CISC 462 — Lecture 5

Context-free languages

Now, we'll turn our attention to the class of context-free languages. Recall that context-free languages are recognized by pushdown automata and are generated by context-free grammars. In today's class, we're going to be dealing mainly with context-free grammars. As you might expect, things will get a bit more complicated, especially as grammars are fairly different objects from finite automata and we don't have many of the same nice properties of regular languages to rely on.

Membership

Again, we begin with membership. In the case of a grammar, rather than acceptance, we have the problem of whether a grammar generates a particular string. Thus, we have the following language $$ A_{CFG} = \{\langle G, w \rangle \mid \text{$G$ is a CFG that generates $w$}\}.$$

Theorem. $A_{CFG}$ is a decidable language.

Since we're trying to determine generation rather than acceptance, the algorithm is not as straightforward as in the case for DFAs. The obvious solution of just trying every single possible derivation doesn't quite work, since there are infinitely many derivations that we have to try. If $w$ wasn't generated by $G$, then the algorithm would never halt and our language wouldn't be decidable.

To solve this, we need to take advantage of a property of context-free grammars. Remember that we can transform any grammar into an equivalent grammar in Chomsky normal form. A grammar in CNF is one where all of its production rules are of the form $A \to BC$ or $A \to a$ where $A,B,C$ are all varibles and $a$ is a terminal.

The key to making our algorithm work is the property that for a grammar in CNF, any derivation of a word of length $n$ has exactly $2n-1$ steps. Therefore, instead of checking every derivation, we only need to check derivations with $2n-1$ steps, of which there are only finitely many. Then the Turing machine operates as follows:

On input $\langle G,w \rangle$, where $G$ is a CFG and $w$ is a string, transform $G$ into an equivalent grammar $G'$ in Chomsky normal form.
List all derivations with $2n-1$ steps, where $n = |w|$, unless $n = 0$, in which case list all derivations with 1 step.
If any of these derivations generate $w$, accept; otherwise, reject.

Emptiness

We can also show that the emptiness problem for CFGs is also decidable. Again, it'll look a bit different from what we've done with DFAs. First, here's the language $$E_{CFG} = \{\langle G \rangle \mid \text{$G$ is a CFG and $L(G) = \emptyset$} \}.$$

Theorem. $E_{CFG}$ is a decidable language.

In a way, we can apply the same kind of idea from the DFA case. Of course, a grammar isn't a graph, so it's not exactly the same. However, in essence, what we want to do is check that there's a derivation that will generate some terminal beginning from the start variable. To do this, we check each variable to see if it can generate a string of terminals. We begin by marking terminals and determining whether each variable can generate a string of variables and terminals that are all marked. Once the algorithm is finished, we can simply check whether the start variable is marked or not.

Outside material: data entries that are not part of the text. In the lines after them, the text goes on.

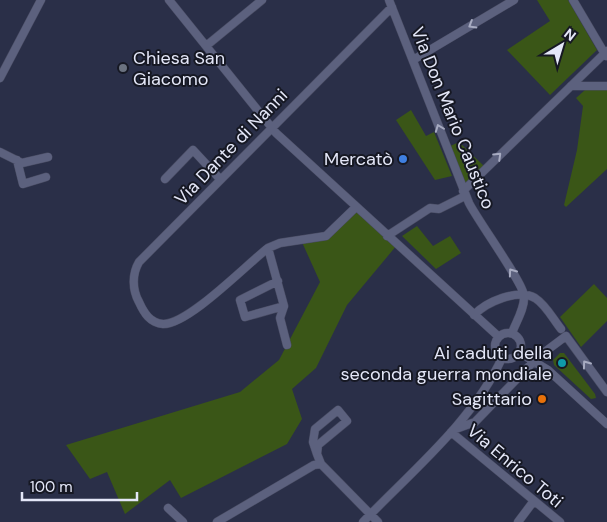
<svg xmlns="http://www.w3.org/2000/svg" width="607" height="522" viewBox="0 0 607 522" font-family="'DM Sans',sans-serif">
<rect width="100%" height="100%" fill="#2a2f48"/>
<path fill="#3a5617" d="M537,0H568L597,50L550,95L507,50L550,21Z
M585,90H607V169L566,207L564,205L577,150L583,106L576,98Z
M411,110L426,136L434,132L452,176L435,180L396,120Z
M459,142L485,167L464,187L448,147Z
M356,207L397,245L347,305L316,368L292,389L302,419L287,444L181,498L170,480L125,514L107,472L90,479L66,445L240,392L279,360L320,282L301,240L326,236Z
M417,226L433,246L450,236L461,253L436,269L402,236Z
M594,284L607,298V321L581,347L560,317Z
M560,353H564L595,394L596,398L591,399L554,365L553,360Z"/>
<g fill="none" stroke-linecap="round" stroke-linejoin="round">
<g stroke="#494c63" stroke-width="9">
<path id="minor" d="M169,0L276,133L499,337
M389,0L469,203C478,221 524,284 524,296C525,308 516,322 512,333
M573,0L606,56
M206,46L262,0
M413,60L514,0
M0,78L41,0
M571,86H607
M0,152L22,163L48,157
M17,160L23,184L46,177
M165,179L193,150L220,179
M463,191L607,51
M356,207L326,236L280,243L268,248C247,264 188,325 163,324C150,323 144,313 139,302C132,289 132,274 139,262L392,7
M387,236L430,208L439,209L465,196
M268,248L284,306L280,318L287,345
M278,281L240,300L245,317L284,306
M474,315C486,302 518,288 535,298C546,305 553,319 561,329
M495 346a13 13 0 1 1 26 0a13 13 0 1 1-26 0Z
M520,353L548,370L607,424
M453,430L475,422L538,357L566,336L607,392
M451,432L560,522
M317,454L313,442L315,429L338,410L347,421L318,445L317,454L321,464L378,522
M168,508L183,522
M217,522L314,465L321,464
M363,522C411,472 473,421 502,358
M518,522L533,502"/>
</g>
<use href="#minor" stroke="#5c617e" stroke-width="8"/>
</g>
<defs><path id="oneway-chevron" d="M-2-3.5L2.5 0L-2 3.5" fill="none" stroke-width="1.6" stroke-linecap="round" stroke-linejoin="round" transform="scale(1.25)"/></defs>
<g stroke="#a7abc1">
<use href="#oneway-chevron" transform="translate(472 25) rotate(149)"/>
<use href="#oneway-chevron" transform="translate(439 128) rotate(-111)"/>
<use href="#oneway-chevron" transform="translate(498 156) rotate(-44)"/>
<use href="#oneway-chevron" transform="translate(512 272) rotate(-125)"/>
<use href="#oneway-chevron" transform="translate(586 364) rotate(-126)"/>
</g>
<circle fill="#6b7280" stroke="#161823" stroke-width="2" cx="123" cy="68" r="5"/>
<circle fill="#3f7fe0" stroke="#161823" stroke-width="2" cx="403" cy="159" r="5"/>
<circle fill="#0f9aa8" stroke="#161823" stroke-width="2" cx="562" cy="363" r="5"/>
<circle fill="#e8710a" stroke="#161823" stroke-width="2" cx="542" cy="399" r="5"/>
<g text-anchor="middle" stroke-width="4" stroke-linejoin="round" paint-order="stroke">
<g font-size="18" fill="#e4e7f8" stroke="#161823" text-anchor="end">
<text x="133" y="64" text-anchor="start">Chiesa San<tspan x="133" dy="21">Giacomo</tspan></text>
<text x="393" y="165">Mercatò</text>
<text x="552" y="359">Ai caduti della<tspan x="552" dy="21">seconda guerra mondiale</tspan></text>
<text x="532" y="405">Sagittario</text>
</g>
<g font-size="18" fill="#e4e7f8" stroke="#161823">
<text transform="translate(453 118) rotate(68)" y="6">Via Don Mario Caustico</text>
<text transform="translate(231 147) rotate(-46)" y="6">Via Dante di Nanni</text>
<text transform="translate(515 466) rotate(40)" y="6">Via Enrico Toti</text>
</g>
</g>
<g transform="translate(562 45) rotate(38)" stroke="#161823" stroke-width="4" paint-order="stroke">
<path d="M0-4L9 19L0 12L-9 19Z" fill="#e4e7f8"/>
<text y="-8" font-size="14" font-weight="bold" text-anchor="middle" fill="#e4e7f8">N</text>
</g>
<path d="M22 492v8h115v-8" fill="none" stroke="#e4e7f8" stroke-width="2.5"/>
<text x="30" y="492" font-size="15" fill="#e4e7f8" stroke="#161823" stroke-width="4" paint-order="stroke">100 m</text>
</svg>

On input $\langle G \rangle$ where $G$ is a CFG, mark all terminal symbols in $G$.
Repeat until no new variables get marked:
Mark any variable $A$ where $G$ has a rule $A \to U_1 U_2 \cdots U_k$ and each symbol $U_1, \dots, U_k$ has already been marked.
If the start variable is not marked, accept; otherwise reject.

Equality

Now we'll consider the problem of determining whether two grammars generate the same language. This is the language $$ EQ_{CFG} = \{\langle G,H \rangle \mid \text{$G$ and $H$ are CFGs and $L(G) = L(H)$}\}.$$ This turns out to be challenging. Unlike regular languages, we can't rely on intersection and complementation, since context-free languages aren't closed under these operations. However, even if we tried harder, we won't be able to solve this problem, as it turns out to be our first encounter with an unsolvable problem.

Decidability

Before we move into how to show that the previous problem is undecidable, we'll first establish that every context-free language is decidable. That is, every language that is recognized by a pushdown automaton is a decidable language. In essence, this would show that decidable languages are strictly more powerful than context-free languages.

Theorem. Every context-free language is decidable.

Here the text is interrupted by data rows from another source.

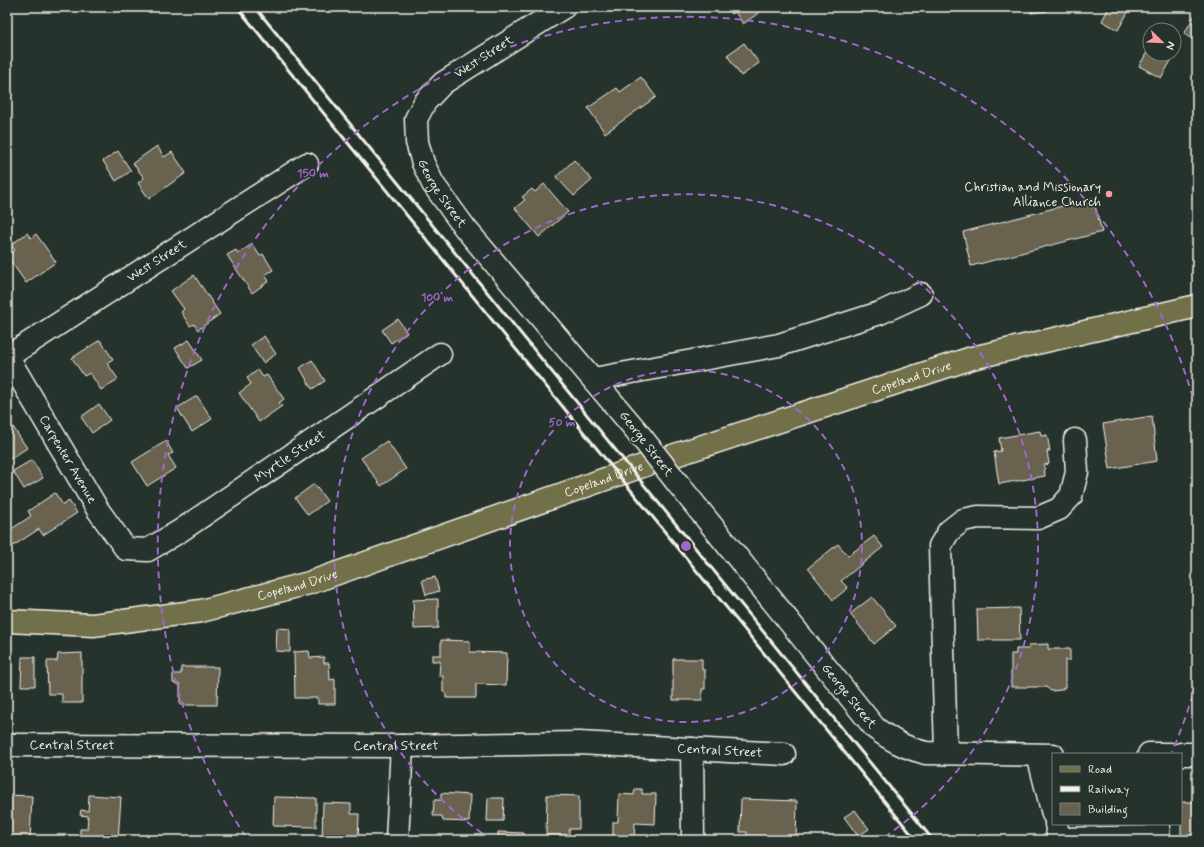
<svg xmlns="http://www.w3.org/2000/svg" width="1204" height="847" viewBox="0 0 1204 847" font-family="Mynerve,sans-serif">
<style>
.building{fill:#676250;stroke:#f4f1e8}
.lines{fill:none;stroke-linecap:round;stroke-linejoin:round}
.minor-casing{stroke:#f4f1e8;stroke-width:25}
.major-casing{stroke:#f4f1e8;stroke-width:25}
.minor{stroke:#26332d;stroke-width:22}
.major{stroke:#716f4a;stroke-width:22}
.rail{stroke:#f4f1e8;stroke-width:3}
.minor-bridge-casing{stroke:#f4f1e8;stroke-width:25;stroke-linecap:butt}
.minor-bridge{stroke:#26332d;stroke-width:22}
.ring{fill:none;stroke:#9f67cb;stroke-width:2;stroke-dasharray:7 5}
.poi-dot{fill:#ff9aa2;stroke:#26332d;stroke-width:1.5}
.labels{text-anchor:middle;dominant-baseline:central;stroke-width:3.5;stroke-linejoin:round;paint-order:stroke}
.street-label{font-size:13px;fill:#f4f1e8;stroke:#26332d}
.poi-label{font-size:13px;fill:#f4f1e8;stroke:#26332d;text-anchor:end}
.centre{fill:#9f67cb;stroke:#26332d;stroke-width:2}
.ring-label{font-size:12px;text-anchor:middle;font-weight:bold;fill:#9f67cb;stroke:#26332d;stroke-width:3.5;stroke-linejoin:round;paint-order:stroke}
</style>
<rect width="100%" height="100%" fill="#26332d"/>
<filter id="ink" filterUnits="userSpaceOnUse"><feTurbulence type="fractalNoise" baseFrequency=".025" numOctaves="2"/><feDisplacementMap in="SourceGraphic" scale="8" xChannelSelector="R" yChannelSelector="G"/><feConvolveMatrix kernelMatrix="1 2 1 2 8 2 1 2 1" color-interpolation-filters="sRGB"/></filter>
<g filter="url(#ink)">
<!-- building -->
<path class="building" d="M726 7H756L760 12 743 24 735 12 731 14Z
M1031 7H1047V11L1031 13Z
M1109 7H1131L1118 30 1102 21Z
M1197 11V42L1184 34Z
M744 43 759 63 741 76 727 55Z
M1174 44 1179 47 1161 78 1139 66 1150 47V54H1174Z
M641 77 656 97 605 133 588 108 617 88 620 92Z
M157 146 164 157 172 152 186 173 149 199 138 183 144 178 133 163Z
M118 151 131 171 116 181 103 161Z
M574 160 592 180 574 196 556 177Z
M544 184 568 212 539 237 515 208 525 200 522 197 532 189 535 192Z
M1093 198 1102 232 971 266 963 232Z
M27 233 31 238 36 234 56 262 26 283 7 256 15 250 11 245Z
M252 244 260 256 263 254 273 270 265 275 269 281 252 293 227 255 236 250 238 254Z
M194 275 220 314 198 330 194 324 190 326 181 312 184 309 171 291Z
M398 319 407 333 391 343 382 330Z
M264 336 276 354 263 363 251 345Z
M100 340 113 359 107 363 118 379 101 390 90 373 84 376 72 358Z
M189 340 202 360 188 368 175 348Z
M312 360 325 381 312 389 300 368Z
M258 370 263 377 267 375 284 399 279 403 282 406 259 422 239 393 251 384 247 378Z
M197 396 212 419 192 432 177 408Z
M99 404 110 420 92 433 81 417Z
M1152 416 1157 461 1110 469 1103 424Z
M7 418 27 448 7 461Z
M1040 431 1041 436 1047 435 1050 451H1047L1049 464 1044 465 1045 476 999 484 994 452 1001 451 999 438Z
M166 441 173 453 168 455 176 468 147 486 132 462Z
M387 441 406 469 381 486 361 458Z
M32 460 43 478 24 489 13 471Z
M314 484 327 501 308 515 295 498Z
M55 493 63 505 69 501 77 513 43 535 39 529 13 546 7 538V532L31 516 28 511Z
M874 536 883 547 841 581 848 588 833 600 808 568 838 544 848 556Z
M435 577 439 591 426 595 422 580Z
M872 597 896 626 874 644 850 614Z
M438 599V628L414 629 413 600Z
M1019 608 1020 640H978L977 609Z
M277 628 290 629V652L276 651Z
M441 640 470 641V652L507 653 506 685 476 684V698H446V693L443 692V676H439L440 661H432V655H441Z
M1048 644V649H1070V660H1065V687L1061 690 1051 691 1046 687H1011V654H1016V649H1029V645Z
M309 651 310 658 324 657V663H329L330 680 335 679V704H318V698H295L294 652Z
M82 653V703H62V694H48L47 661H57L58 654Z
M22 657H35V686H21Z
M673 659H702V670H705V689H702V700H673Z
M181 667H218L217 705H180V684L173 683V674H181Z
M635 789H642V794H656L655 824 635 823 634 838 613 837V822H618L619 794 634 795Z
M441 793 470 795 469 822 443 821 442 816H433L434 800H441Z
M7 795 32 796 30 840H7Z
M89 795 121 797 118 840H88V836H80V829H87L88 816 80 815 81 810 88 811Z
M547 795 579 796V829H569V835H546Z
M274 797 316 798V827L273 826Z
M488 798H504L503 821H487Z
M741 799 797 801 796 839 747 840V832H740Z
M1181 802H1197V840H1181Z
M323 803 351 804V814H359L358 840H322Z
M855 810 869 829 858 836 844 817Z
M498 832 524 833 523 840H498Z"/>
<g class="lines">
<defs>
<g id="minor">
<path id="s1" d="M564 7 443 83 425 102 416 119 417 142 423 163 433 184 465 228 635 429"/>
<path id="s2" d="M7 356 98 510 126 549 148 550 180 531 440 354"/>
<path id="s3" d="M7 357 307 164"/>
<path d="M594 379 779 345 880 313 921 294"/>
<path id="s4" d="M679 485 875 728C892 741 906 748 926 753L1053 755"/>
<path id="s5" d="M7 745 402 746 579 743 784 754"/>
<path d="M692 749 693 840"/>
<path d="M946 753 940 546 949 531 963 520 978 517 1038 518 1059 509 1071 496 1077 472 1075 440"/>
<path d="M1149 754H1170"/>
<path d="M1181 754H1197"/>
<path d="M1038 755 1053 814"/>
<path d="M1056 824 1059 839 1158 837 1159 824"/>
<path d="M397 840 402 746"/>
</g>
<g id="major">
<path id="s6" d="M7 621 93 625 201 611 309 583 651 463 972 358 1197 306"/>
</g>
</defs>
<!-- minor casing -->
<use href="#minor" class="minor-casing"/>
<!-- major casing -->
<use href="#major" class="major-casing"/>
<!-- minor -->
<use href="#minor" class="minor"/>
<!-- major -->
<use href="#major" class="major"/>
<!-- rail -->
<path class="rail" d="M237 7 916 840
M255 7 933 840"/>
<defs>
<path id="minor-bridge" d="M635 429 679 485"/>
</defs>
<!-- minor-bridge casing -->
<use href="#minor-bridge" class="minor-bridge-casing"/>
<!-- minor-bridge -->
<use href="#minor-bridge" class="minor-bridge"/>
</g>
</g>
<!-- distance rings -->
<g class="ring">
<circle cx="686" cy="546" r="176"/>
<path d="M492 840A352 352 0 1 1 880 840"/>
<path d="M1196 683A528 528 0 0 1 1172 752M246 837A528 528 0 1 1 1196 409"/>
</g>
<!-- markers -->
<circle class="poi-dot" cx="1109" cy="194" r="4"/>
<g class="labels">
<!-- street labels -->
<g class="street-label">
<text transform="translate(484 57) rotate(-33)">West Street</text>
<text stroke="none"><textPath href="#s1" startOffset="269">George Street</textPath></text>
<text stroke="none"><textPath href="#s3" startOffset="178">West Street</textPath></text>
<text stroke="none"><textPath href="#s6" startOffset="943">Copeland Drive</textPath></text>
<text transform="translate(646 444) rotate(52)">George Street</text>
<text stroke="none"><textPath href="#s2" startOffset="419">Myrtle Street</textPath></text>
<text stroke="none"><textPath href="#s2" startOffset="120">Carpenter Avenue</textPath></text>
<text stroke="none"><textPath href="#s6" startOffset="619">Copeland Drive</textPath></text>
<text stroke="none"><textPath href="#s6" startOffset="295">Copeland Drive</textPath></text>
<text stroke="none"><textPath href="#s4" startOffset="271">George Street</textPath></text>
<text stroke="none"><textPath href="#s5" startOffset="65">Central Street</textPath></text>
<text stroke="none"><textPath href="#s5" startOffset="389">Central Street</textPath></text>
<text stroke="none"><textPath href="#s5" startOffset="713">Central Street</textPath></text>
</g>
<!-- poi labels -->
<g class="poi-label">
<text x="1101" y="187">Christian and Missionary<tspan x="1101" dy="15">Alliance Church</tspan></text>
</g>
</g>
<circle cx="686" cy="546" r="6" class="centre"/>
<g class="ring-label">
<text x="313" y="177">150 m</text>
<text x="437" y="301">100 m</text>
<text x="562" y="426">50 m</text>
</g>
<!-- margin -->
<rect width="1204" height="847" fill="none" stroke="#26332d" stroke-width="24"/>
<rect x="12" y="12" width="1180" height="823" fill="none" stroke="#f4f1e8" stroke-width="1.5" filter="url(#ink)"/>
<!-- legend -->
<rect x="1052" y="753" width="130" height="72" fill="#26332d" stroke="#787f78"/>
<rect x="1060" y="766" width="20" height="6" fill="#716f4a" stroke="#787f78"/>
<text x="1088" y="773" font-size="12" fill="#f4f1e8">Road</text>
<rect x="1060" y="786" width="20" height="6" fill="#f4f1e8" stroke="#787f78"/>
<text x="1088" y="793" font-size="12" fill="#f4f1e8">Railway</text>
<rect x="1060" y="803" width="20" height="12" fill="#676250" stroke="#787f78"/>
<text x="1088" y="813" font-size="12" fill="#f4f1e8">Building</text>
<!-- north arrow -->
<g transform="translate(1162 42) rotate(113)"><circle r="19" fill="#26332d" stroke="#787f78"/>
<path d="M0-3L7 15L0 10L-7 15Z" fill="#ff9aa2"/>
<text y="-6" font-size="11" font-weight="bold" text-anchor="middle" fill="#f4f1e8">N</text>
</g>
</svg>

The straightforward approach would be to simulate a PDA for our language as we did for DFA membership. However, we hit a snag when we consider that a PDA may be nondeterministic. Unlike the NFA, there's no way to determinize a PDA. This adds a difficulty since some branches of computation may not halt. Instead, we use the Turing machine for deciding CFG membership. Then we build the following Turing machine for deciding the grammar $G$.

On input $w$: run the CFG membership Turing machine on input $\langle G,w \rangle$.
If the machine accepts, accept; if it rejects, reject.